And now for something completely different…
Perhaps this already exists; God knows I’ve been out of the loop for a long time. But why aren’t there “professional daters” – a surrogate who can step in before an actual date, test the waters, ask pertinent questions, demand to see current medical records, administer a simple lie detector test, and play back-to-back Woody Allen films such as Love and Death and What’s Up Tiger Lily to properly gauge the humor barometer and, if necessary, check for excessive back hair? I’d pay good money for that service.
As my friend, Janice, lamented, “It doesn’t get any easier in your 40’s, in fact, the angst of dating and the very things we agonized over in our teens, are the very same issues we’re fretting over now. At least we can have cocktails while we strategize over how to get rid of a zit.”
That’s part of the twisted humor of aging and being single; we can still get zits at the same time we’re watching our breasts forget how to lift and separate without the help of inflated gel packs.
I hate small talk. In fact, I just can’t do it. I need to cut through the B.S. as quickly as possible and get to the meat of the issue. See what I mean? I can’t even write politically correct, how will I ever wean my way back into the dating scene? It’s not for wimps. I need a surrogate dating service to interview any prospects, see if they’ll tolerate or at least, not find objectionable my unintentional suggestive-speak or guffaws, if they get the jokes, if not the neuroses.
I have great respect for the challenge men have taken on throughout history in asking women on dates.

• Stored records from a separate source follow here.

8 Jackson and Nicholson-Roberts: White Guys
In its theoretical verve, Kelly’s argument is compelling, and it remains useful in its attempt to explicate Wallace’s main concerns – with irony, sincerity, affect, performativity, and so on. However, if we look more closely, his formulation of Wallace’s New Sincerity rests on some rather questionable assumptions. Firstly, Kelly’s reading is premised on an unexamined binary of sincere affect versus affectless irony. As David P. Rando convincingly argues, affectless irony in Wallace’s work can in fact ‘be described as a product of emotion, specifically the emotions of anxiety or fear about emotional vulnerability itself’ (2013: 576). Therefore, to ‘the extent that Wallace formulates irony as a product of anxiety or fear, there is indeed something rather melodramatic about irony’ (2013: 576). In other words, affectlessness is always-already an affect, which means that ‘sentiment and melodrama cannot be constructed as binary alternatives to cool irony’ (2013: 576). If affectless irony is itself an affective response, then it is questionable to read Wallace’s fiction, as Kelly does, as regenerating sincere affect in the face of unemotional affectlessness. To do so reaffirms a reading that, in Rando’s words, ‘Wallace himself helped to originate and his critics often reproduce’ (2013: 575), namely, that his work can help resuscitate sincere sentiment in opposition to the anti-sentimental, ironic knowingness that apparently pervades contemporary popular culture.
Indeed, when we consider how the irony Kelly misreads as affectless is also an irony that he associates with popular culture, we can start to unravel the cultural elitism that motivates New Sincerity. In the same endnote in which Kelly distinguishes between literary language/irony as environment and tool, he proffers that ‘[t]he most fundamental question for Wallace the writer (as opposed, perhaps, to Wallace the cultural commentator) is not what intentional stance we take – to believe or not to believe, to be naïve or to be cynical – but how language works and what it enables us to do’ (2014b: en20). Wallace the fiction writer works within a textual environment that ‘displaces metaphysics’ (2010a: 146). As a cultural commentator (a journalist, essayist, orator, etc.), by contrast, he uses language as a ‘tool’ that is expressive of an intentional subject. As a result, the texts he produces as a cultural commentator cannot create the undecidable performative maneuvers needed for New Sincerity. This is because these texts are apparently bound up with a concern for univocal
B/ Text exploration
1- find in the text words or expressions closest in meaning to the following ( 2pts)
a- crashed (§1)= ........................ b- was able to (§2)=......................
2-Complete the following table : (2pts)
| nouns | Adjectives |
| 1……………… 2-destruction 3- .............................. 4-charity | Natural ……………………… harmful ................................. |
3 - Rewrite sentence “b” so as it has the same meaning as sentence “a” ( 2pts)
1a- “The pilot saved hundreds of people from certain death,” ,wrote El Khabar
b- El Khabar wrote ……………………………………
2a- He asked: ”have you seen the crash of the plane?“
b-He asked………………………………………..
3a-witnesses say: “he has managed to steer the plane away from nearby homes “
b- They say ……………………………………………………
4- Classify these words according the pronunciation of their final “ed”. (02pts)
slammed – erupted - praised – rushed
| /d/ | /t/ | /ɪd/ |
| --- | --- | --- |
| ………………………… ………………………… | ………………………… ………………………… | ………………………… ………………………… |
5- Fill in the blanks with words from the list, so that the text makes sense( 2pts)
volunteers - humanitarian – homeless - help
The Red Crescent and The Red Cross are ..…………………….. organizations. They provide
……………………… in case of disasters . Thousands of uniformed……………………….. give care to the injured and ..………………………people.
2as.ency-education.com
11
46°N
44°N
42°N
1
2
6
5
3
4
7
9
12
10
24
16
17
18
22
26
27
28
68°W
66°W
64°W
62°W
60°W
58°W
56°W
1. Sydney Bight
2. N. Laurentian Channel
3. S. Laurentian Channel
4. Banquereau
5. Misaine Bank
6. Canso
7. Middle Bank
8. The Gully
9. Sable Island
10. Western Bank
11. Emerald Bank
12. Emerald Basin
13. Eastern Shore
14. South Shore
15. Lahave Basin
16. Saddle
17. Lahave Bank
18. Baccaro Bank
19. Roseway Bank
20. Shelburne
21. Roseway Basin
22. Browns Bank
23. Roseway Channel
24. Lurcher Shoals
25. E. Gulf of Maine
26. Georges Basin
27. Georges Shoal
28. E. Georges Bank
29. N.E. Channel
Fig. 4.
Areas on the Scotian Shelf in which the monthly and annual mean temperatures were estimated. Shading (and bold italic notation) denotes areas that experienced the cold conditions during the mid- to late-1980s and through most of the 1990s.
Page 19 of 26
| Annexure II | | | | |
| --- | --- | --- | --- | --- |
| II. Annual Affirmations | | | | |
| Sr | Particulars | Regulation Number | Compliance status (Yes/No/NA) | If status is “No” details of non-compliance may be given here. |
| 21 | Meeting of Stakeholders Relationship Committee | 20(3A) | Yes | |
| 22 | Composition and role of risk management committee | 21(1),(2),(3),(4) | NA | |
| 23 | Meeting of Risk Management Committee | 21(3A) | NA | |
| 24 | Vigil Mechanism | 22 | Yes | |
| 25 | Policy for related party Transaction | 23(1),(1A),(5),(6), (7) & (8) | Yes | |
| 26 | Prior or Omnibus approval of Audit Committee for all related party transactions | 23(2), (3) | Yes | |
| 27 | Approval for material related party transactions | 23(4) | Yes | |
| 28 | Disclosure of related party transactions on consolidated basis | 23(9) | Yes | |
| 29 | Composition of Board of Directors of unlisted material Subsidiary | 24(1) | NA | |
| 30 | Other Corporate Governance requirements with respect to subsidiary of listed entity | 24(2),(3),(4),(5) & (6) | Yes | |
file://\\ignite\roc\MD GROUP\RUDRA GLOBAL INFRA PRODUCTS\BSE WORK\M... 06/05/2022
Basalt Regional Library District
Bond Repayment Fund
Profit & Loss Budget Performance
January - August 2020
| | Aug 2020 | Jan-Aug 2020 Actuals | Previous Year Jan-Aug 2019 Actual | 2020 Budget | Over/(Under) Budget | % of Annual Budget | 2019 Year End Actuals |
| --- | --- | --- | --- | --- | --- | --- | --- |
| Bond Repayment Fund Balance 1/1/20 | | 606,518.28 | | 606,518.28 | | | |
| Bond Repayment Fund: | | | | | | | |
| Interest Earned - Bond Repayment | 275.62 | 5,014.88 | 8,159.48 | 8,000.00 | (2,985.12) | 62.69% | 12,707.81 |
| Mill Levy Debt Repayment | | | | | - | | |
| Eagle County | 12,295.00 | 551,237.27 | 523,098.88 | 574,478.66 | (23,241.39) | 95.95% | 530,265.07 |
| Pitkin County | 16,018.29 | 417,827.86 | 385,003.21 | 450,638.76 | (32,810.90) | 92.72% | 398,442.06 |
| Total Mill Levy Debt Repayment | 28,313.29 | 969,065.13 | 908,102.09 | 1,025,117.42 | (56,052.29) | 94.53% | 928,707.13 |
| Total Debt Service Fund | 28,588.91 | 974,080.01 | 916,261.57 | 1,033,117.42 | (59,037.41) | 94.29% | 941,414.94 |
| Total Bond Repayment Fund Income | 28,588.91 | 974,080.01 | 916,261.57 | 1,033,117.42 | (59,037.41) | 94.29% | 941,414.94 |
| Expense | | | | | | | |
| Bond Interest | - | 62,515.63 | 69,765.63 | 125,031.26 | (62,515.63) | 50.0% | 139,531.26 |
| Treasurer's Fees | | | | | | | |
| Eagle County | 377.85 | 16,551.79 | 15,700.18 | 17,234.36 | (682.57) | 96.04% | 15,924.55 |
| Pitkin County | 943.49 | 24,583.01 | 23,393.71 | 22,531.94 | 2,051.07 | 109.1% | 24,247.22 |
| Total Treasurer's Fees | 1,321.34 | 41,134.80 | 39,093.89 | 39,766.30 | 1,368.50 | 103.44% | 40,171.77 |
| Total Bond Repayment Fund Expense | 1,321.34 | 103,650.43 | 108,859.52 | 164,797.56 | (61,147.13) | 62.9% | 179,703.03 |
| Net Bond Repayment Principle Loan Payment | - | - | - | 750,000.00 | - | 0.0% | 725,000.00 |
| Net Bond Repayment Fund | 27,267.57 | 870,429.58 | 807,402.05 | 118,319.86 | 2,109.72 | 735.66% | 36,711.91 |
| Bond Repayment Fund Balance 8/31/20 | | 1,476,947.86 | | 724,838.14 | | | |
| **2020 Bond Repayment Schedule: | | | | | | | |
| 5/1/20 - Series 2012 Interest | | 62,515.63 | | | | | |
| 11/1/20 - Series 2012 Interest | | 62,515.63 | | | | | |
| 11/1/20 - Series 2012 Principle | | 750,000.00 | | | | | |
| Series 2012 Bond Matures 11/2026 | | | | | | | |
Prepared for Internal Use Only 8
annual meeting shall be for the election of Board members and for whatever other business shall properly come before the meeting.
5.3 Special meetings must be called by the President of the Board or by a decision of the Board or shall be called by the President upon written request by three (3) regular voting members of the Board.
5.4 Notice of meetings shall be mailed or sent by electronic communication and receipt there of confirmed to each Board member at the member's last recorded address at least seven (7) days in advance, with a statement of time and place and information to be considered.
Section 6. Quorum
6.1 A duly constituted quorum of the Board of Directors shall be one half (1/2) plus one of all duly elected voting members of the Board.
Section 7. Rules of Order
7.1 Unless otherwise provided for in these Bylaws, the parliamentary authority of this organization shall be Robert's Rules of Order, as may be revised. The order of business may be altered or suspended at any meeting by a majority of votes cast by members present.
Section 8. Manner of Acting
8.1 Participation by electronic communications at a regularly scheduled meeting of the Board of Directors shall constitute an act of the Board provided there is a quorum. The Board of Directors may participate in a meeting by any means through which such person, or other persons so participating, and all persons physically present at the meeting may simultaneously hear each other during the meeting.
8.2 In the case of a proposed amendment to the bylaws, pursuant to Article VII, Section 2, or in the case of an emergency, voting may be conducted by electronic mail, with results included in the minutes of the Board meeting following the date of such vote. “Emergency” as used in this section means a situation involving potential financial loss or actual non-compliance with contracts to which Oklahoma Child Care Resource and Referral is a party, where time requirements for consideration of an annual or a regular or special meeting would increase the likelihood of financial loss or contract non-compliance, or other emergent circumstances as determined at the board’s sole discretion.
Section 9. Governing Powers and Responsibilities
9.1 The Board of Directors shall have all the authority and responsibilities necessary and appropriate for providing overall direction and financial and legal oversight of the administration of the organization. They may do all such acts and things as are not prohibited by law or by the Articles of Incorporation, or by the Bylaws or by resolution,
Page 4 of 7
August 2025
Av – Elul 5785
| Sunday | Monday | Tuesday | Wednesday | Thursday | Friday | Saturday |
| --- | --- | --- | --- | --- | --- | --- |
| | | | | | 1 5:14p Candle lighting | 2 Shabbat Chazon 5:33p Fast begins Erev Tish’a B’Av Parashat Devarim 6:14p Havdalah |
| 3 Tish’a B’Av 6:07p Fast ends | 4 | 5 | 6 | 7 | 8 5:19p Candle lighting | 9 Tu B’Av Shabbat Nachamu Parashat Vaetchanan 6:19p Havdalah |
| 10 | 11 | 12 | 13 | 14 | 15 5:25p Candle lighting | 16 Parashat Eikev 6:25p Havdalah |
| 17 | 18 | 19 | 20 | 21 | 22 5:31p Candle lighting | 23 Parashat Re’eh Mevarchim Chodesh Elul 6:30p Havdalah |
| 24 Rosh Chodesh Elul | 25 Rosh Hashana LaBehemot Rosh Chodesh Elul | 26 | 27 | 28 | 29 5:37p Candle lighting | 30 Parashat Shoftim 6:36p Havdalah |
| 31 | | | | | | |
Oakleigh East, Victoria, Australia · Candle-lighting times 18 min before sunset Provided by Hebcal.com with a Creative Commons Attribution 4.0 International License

Needing such a backbone and nerves of steel would have me high-tailing it for warm, buoyant waters that would keep me afloat while I contemplated swimming with the fishes. This is where the inflatable gel packs would come in handy. But as it now stands, I’d sink to the bottom like a sack of molly bolts.
The art of rejection is not easy, especially for a novice, and while many women are comfortable asking men out, others, having been pursued most of their lives, find it foreign, off-putting, nausea-provoking and necessitating a daily dose of Pepto Bismol. Be warned, however, Pepto Bismol can leave your tongue black.
Dating surrogate: be sure to look at all prospects’ tongues.
I may or may not have an impending date. But as it may happen, I’ve gone into a faux calm tizzy, pretending to be in total control of the situation, all the while feeling like a hormonally plumped vixen from a Fellini film or one of those great B-movies where the women are always clad in animal print loin cloths with windswept locks and a crazed look in their deer in headlight eyes – arms and legs akimbo – never quite sure of the direction in which to flee, from what or whom they are actually fleeing, and if, in fact, they are not actually being menaced by nothing more than a flea. This is how I feel.
To make matters worse, it is a full moon and I am south of the border in excessive heat and blazing sun, and believe you me, these things, when mixed, are explosive. Ask any woman and they’ll tell you this cocktail is lethal.
At night, beneath the skylight directly above my bed, I can see that teasing, tantalizing moon, la luna, blaring full light upon my middle-aged, angst-ridden right brain, and I feel like my pupils have gone all horizontal on me, diamond-shaped slits, like a leopard’s, my body shackled, in chains, barking, growling, hissing, frothing at my tormentors on the outside of my prison, waiting to be released so I can menace small dogs and curb mice. Okay, maybe I wouldn’t froth, but still…
Let me back up. My emotions and excessive sweating are getting the best of me. For the first time in a very long time, I have tentative plans to meet someone for a drink. Almost instantaneously, at the asking, I felt sick to my stomach. I regretted the very moment, the very breath. I regretted being born. It was one of those very real Obama moments when your worlds collide and you contemplate turning to God and guns. But instead, I took an anti-diarrheal. Rather than looking forward to an impending drink with an intriguing man I had just met, I felt like I had eaten blowfish in a restaurant on a Monday – a restaurant south of the border, land-locked, temps in the low 90’s, no refrigeration, and no blowfish in abutting seas.
To forget my chronic nausea, I made a list of mandatory items to buy before having a drink with someone of the opposite sex. With my friend in tow, we entered the world of one-stop shopping where, with reckless abandon, I tossed products new and tried into my basket. Body bronzer, clear gel deodorant, which by the way, is a running joke by gringos in Mexico. I have gone through more deodorants that swear they go on clear and dry clear, without any of that nasty white residue, and I can tell you, they are big fat liars.
Finding a new bra in a one-stop shop that won’t let you try them on, and that also sells iceberg lettuce, toilet paper and dog food isn’t going to guarantee a good fit or promising end results either. Sizes here are frighteningly different. You make one small mistake, miscalculate or forget you’re ABCD’s, and you’re either crammed into a harness that will suck the living daylights out of you, and currently being tested as a new CIA torture strategy, or swimming in padded vessels that could provide housing for a clutch of eaglets.